Going beyond the home inspection, we need to talk about financial and legal due diligence. If you skip these parts of your due diligence, you may end up with a poor investment. For your investment to be successful, you need to evaluate it comprehensively by reviewing its income, expenses, service agreements, and legal status among other items. As with any investment, you need to carefully consider the viability of it.
To do this, we need to gather operating information and confirm income and expenses. We also want to review tenants, service agreements, and legality concerns. Let’s get started!
We usually start with checking the income information. Ensure that there is a signed lease in every unit and that rental rates from the rent roll match the numbers used to calculate your offer. Look for any discrepancies concerning vacancies (especially if a unit sits vacant for more than a month). Ensure any vacancy loss is accounted for on the income statements.
For any units that are currently under market rent, determine the reason why. These units can be beneficial to you if you are able to increase rents after you purchase the property. Check to see if it is a long-term tenant situation or is the unit in need of serious repair. Take notes and confirm with property inspection to see how you can increase your cash flow after you purchase the property.
Next, we look into the tenants themselves. Are there background and/or credit checks for each tenant? Do they pay their rent on time or are they consistently late on rent payments? Are there complaints about them from other tenants on the property or nearby neighbours? Bad tenants can cause good tenants to leave which can put you in a precarious situation. Do the work now to find out if any tenants will need to be evicted or encouraged to find alternate living arrangements. Risky tenants can significantly decrease the value of a property.
Service Agreement Review
When confirming expenses, it is important to look at all existing service contracts on the property. You need to verify the numbers you based your offer on were correct and that there are no additional expenses you need to account for. Confirm who is responsible for paying utilities (hydro, gas, water & sewer, hot water tank rental, etc). Verify the utilities by getting the last 12 months’ operating history on each account. Ask about any increases for next year.
You also need to carefully review service agreements to see if any have termination clauses longer than 30 days. If so, you’ll want to vet the service provider to see if you will stay with them. If you choose to go with another service provider, you may need to negotiate termination with the seller as you don’t want to be locked into them.
Service contracts to look for include:
- Property management contracts
- Heating, air conditioning and cooling service agreements
- Landscaping and/or snow removal contracts
- Coin-operated laundry contracts
- Garbage/recycling contracts
- Cable and/or internet contracts
- Cleaning contracts
- Alarm and security contracts
- Parking contracts
- Advertising contracts
One of the final pieces of due diligence is to make sure the property is in compliance with government standards.
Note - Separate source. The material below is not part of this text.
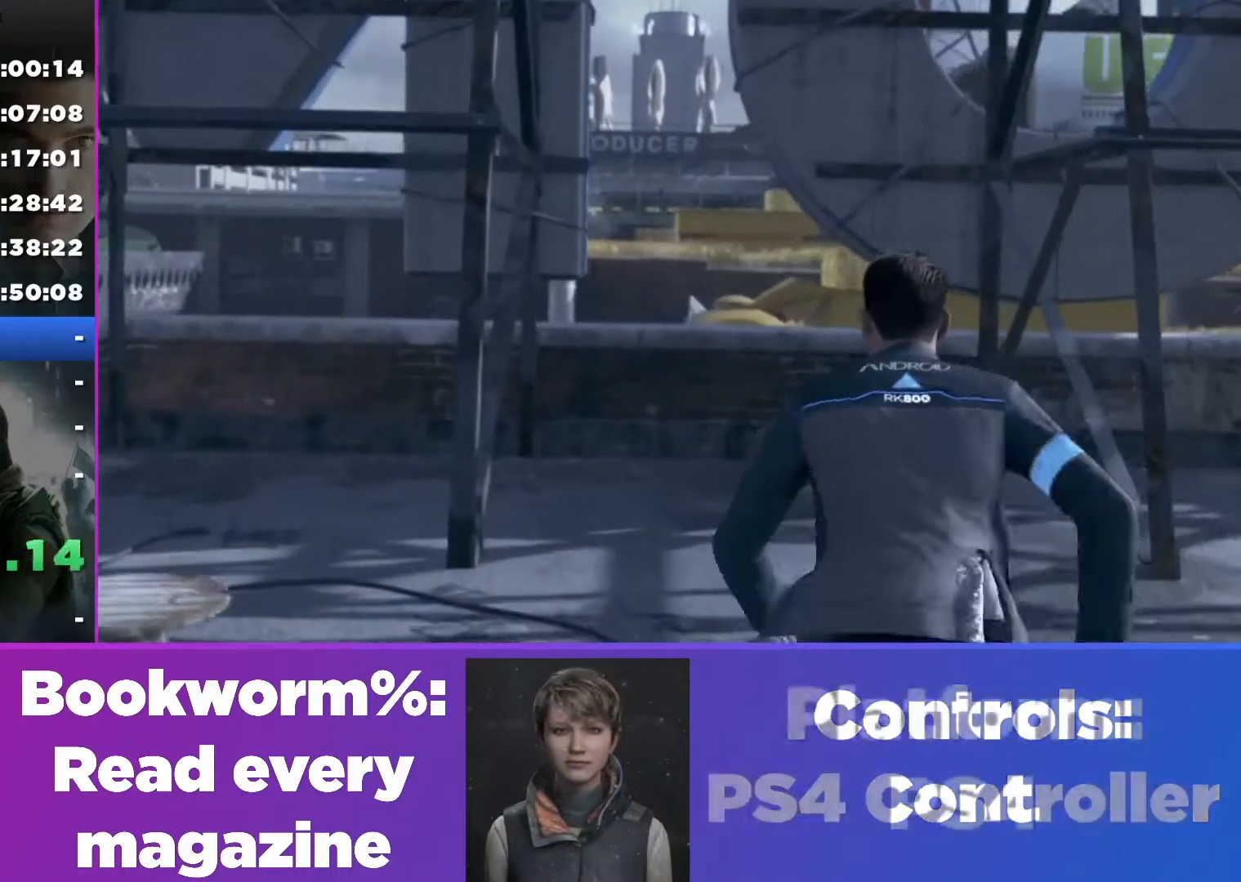
{"buttons": [], "left_stick": "up", "right_stick": "center", "events": [[33, "CROSS", "up"], [133, "CROSS", "down"], [233, "CROSS", "up"], [367, "CROSS", "down"], [500, "CROSS", "up"]]}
These include things like confirming the legal status with City, fire code violations, outstanding permit problems, zoning violations, encroachment issues, and environmental concerns (asbestos, mold, lead paint and/or radon). You will also need to ensure there are no existing liens or judgements placed against the property by running a title search.
Due diligence is the time for you to evaluate the property’s viability and document any discrepancies. You may find some things that are positive (under market rent units) as well as some things that are negative (undocumented expenses, consistent late payments, long-termination service agreements). All of the information you collect will help you decide whether you want to go through with the purchase of the property or not. Or you may also choose to try and renegotiate based on your findings. Having everything well-documented is vital to making a case for a further price reduction or request for seller to complete work prior to closing.
Whichever way you decide to go, taking the time to do your due diligence is 100% worth it and can save you a ton of hardship, time and money.